# 安装Python3.8及以上
# torch2.0对应CUDA11.7/11.8
# 安装python3-pip
apt install python3-pip
# 下载Chatglm2-6B
git clone https://github.com/THUDM/ChatGLM2-6B
# 安装依赖包
cd ChatGLM2-6B
pip install -r requirements.txt -i https://pypi.tuna.tsinghua.edu.cn/simple
# 查看torch版本
pip list | grep torch
------------------------------
torch 2.0.1
------------------------------
torch 2.0.1版本对应的是CUDA 11.7/11.8
https://developer.nvidia.com/cuda-toolkit-archive
# 安装驱动+cuda环境依赖
apt update
apt install gcc -y
apt install make -y
# 禁用开源的 nouveau 驱动程序[ubuntu与centos相同配置]
# 编辑文件在最后添加以下配置
vi /etc/modprobe.d/blacklist.conf
blacklist nouveau
options nouveau modeset=0
#更新内核引导配置
sudo update-initramfs -u
#重启机器
reboot
# 根据系统版本选择对应的安装包
wget https://developer.download.nvidia.com/compute/cuda/11.7.0/local_installers/cuda_11.7.0_515.43.04_linux.run
# 安装CUDA+驱动
sudo sh cuda_11.7.0_515.43.04_linux.run
---------------------------------------------------------------------------------
输入accept----选择需要安装的驱动包与cuda后选择 install
---------------------------------------------------------------------------------
#配置环境变量
#编辑/目录下.bashrc文件,在最下面添加以下3条环境变量
vi .bashrc
export LD_LIBRARY_PATH=$LD_LIBRARY_PATH:/usr/local/cuda/lib64
export PATH=$PATH:/usr/local/cuda/bin
export CUDA_HOME=$CUDA_HOME:/usr/local/cuda
#使新增配置生效
source .bashrc
#查看cuda版本
nvcc -V
由于国内网络问题,从hugging face拉取模型文件比较麻烦,所以使用本地下载更为方便
mkdir /THUDM/chatglm2-6b
下载地址:https://cloud.tsinghua.edu.cn/d/674208019e314311ab5c/?p=%2Fchatglm2-6b&mode=list
下载地址:https://huggingface.co/THUDM/chatglm2-6b/tree/main
#进入ChatGLM2-6B 文件夹
cd ChatGLM2-6B
vi web_demo.py
----------------------------------------------------------------------------------------------------------------------------------------------------------
from transformers import AutoModel, AutoTokenizer
import gradio as gr
import mdtex2html
from utils import load_model_on_gpus
#修改路径指向本地模型路径
model_path = "/root/THUDM/chatglm2-6b"
tokenizer = AutoTokenizer.from_pretrained(model_path, trust_remote_code=True,local_files_only=True)

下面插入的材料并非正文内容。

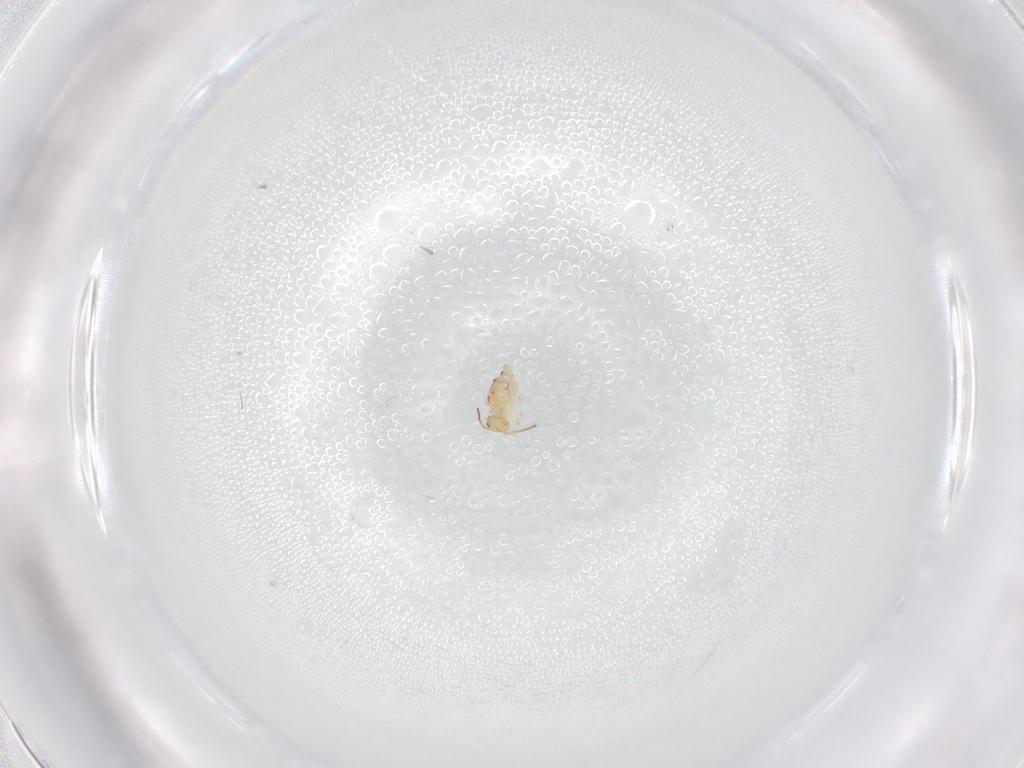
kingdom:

model = AutoModel.from_pretrained(model_path, trust_remote_code=True).cuda()
# 修改最后一行指定端口
demo.queue().launch(share=False, inbrowser=True,server_port=7890, server_name="0.0.0.0")
----------------------------------------------------------------------------------------------------------------------------------------------------------
#运行web demo
python3 web_demo.py
#进入ChatGLM2-6B 文件夹
cd ChatGLM2-6B
# 修改配置,将模型文件指向本地路径
vi api.py
-----------------------------------------------------------------------------------------------------------------------------------------------------
if __name__ == '__main__':
# 模型绝对路径指向本地目录,
model_path = "/root/THUDM/chatglm2-6b"
tokenizer = AutoTokenizer.from_pretrained(model_path, trust_remote_code=True,local_files_only=True)
model = AutoModel.from_pretrained(model_path, trust_remote_code=True).cuda()
-----------------------------------------------------------------------------------------------------------------------------------------------------
# 运行ChatGLM2-6B
python3 api.py
#后台运行
nohup python3 api.py > output.log &
# 输入以下命令测试
curl -X POST "http://127.0.0.1:8000" \
-H 'Content-Type: application/json' \
-d '{"prompt": "你好", "history": []}'
# 返回值如下即正常
{
"response":"你好!我是人工智能助手 ChatGLM-6B,很高兴见到你,欢迎问我任何问题。",
"history":[["你好","你好!我是人工智能助手 ChatGLM-6B,很高兴见到你,欢迎问我任何问题。"]],
"status":200,
"time":"2023-10-08 21:38:40"
}
http://本机IP:8000